[RAW RECORDS]
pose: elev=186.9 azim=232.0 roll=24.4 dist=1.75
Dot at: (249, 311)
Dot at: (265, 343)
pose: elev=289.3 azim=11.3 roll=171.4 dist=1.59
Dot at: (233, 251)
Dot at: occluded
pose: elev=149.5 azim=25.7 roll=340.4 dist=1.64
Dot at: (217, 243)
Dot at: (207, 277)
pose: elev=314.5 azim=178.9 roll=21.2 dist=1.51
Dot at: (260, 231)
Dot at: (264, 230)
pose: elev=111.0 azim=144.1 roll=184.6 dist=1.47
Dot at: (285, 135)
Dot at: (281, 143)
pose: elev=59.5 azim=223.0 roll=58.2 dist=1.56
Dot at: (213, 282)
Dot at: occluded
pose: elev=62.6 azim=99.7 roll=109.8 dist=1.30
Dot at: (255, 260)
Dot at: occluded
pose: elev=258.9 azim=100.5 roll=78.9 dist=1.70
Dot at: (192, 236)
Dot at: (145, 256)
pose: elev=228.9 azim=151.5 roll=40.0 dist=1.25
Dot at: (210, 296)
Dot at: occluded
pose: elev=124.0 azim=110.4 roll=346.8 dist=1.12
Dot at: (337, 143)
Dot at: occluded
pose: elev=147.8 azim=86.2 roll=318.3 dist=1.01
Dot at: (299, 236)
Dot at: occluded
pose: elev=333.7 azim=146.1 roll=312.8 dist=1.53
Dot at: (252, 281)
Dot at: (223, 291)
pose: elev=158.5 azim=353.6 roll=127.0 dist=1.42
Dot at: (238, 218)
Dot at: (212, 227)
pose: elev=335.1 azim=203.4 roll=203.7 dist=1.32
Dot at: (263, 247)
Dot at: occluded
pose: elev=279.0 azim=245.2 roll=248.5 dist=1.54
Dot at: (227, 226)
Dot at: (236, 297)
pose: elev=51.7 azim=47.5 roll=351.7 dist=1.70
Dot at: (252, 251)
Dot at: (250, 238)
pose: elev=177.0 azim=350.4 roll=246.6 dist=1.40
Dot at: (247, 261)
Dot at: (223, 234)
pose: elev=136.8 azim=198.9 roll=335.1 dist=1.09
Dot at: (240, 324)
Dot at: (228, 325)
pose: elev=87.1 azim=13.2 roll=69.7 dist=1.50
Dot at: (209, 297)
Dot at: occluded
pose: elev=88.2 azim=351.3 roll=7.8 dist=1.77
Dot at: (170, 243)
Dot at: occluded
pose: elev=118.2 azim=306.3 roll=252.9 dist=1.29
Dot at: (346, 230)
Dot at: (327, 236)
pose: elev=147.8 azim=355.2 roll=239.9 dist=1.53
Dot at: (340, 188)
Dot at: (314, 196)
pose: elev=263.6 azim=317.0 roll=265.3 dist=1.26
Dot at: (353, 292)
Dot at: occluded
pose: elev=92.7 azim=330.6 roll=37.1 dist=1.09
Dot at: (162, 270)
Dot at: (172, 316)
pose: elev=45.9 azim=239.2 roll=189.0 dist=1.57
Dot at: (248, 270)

[WHAT YOU SHOULD DO] Rewrite the data above with each "dist" changed to "distance", leaving everything else the same.

[THE RESPONSE]
pose: elev=186.9 azim=232.0 roll=24.4 distance=1.75
Dot at: (249, 311)
Dot at: (265, 343)
pose: elev=289.3 azim=11.3 roll=171.4 distance=1.59
Dot at: (233, 251)
Dot at: occluded
pose: elev=149.5 azim=25.7 roll=340.4 distance=1.64
Dot at: (217, 243)
Dot at: (207, 277)
pose: elev=314.5 azim=178.9 roll=21.2 distance=1.51
Dot at: (260, 231)
Dot at: (264, 230)
pose: elev=111.0 azim=144.1 roll=184.6 distance=1.47
Dot at: (285, 135)
Dot at: (281, 143)
pose: elev=59.5 azim=223.0 roll=58.2 distance=1.56
Dot at: (213, 282)
Dot at: occluded
pose: elev=62.6 azim=99.7 roll=109.8 distance=1.30
Dot at: (255, 260)
Dot at: occluded
pose: elev=258.9 azim=100.5 roll=78.9 distance=1.70
Dot at: (192, 236)
Dot at: (145, 256)
pose: elev=228.9 azim=151.5 roll=40.0 distance=1.25
Dot at: (210, 296)
Dot at: occluded
pose: elev=124.0 azim=110.4 roll=346.8 distance=1.12
Dot at: (337, 143)
Dot at: occluded
pose: elev=147.8 azim=86.2 roll=318.3 distance=1.01
Dot at: (299, 236)
Dot at: occluded
pose: elev=333.7 azim=146.1 roll=312.8 distance=1.53
Dot at: (252, 281)
Dot at: (223, 291)
pose: elev=158.5 azim=353.6 roll=127.0 distance=1.42
Dot at: (238, 218)
Dot at: (212, 227)
pose: elev=335.1 azim=203.4 roll=203.7 distance=1.32
Dot at: (263, 247)
Dot at: occluded
pose: elev=279.0 azim=245.2 roll=248.5 distance=1.54
Dot at: (227, 226)
Dot at: (236, 297)
pose: elev=51.7 azim=47.5 roll=351.7 distance=1.70
Dot at: (252, 251)
Dot at: (250, 238)
pose: elev=177.0 azim=350.4 roll=246.6 distance=1.40
Dot at: (247, 261)
Dot at: (223, 234)
pose: elev=136.8 azim=198.9 roll=335.1 distance=1.09
Dot at: (240, 324)
Dot at: (228, 325)
pose: elev=87.1 azim=13.2 roll=69.7 distance=1.50
Dot at: (209, 297)
Dot at: occluded
pose: elev=88.2 azim=351.3 roll=7.8 distance=1.77
Dot at: (170, 243)
Dot at: occluded
pose: elev=118.2 azim=306.3 roll=252.9 distance=1.29
Dot at: (346, 230)
Dot at: (327, 236)
pose: elev=147.8 azim=355.2 roll=239.9 distance=1.53
Dot at: (340, 188)
Dot at: (314, 196)
pose: elev=263.6 azim=317.0 roll=265.3 distance=1.26
Dot at: (353, 292)
Dot at: occluded
pose: elev=92.7 azim=330.6 roll=37.1 distance=1.09
Dot at: (162, 270)
Dot at: (172, 316)
pose: elev=45.9 azim=239.2 roll=189.0 distance=1.57
Dot at: (248, 270)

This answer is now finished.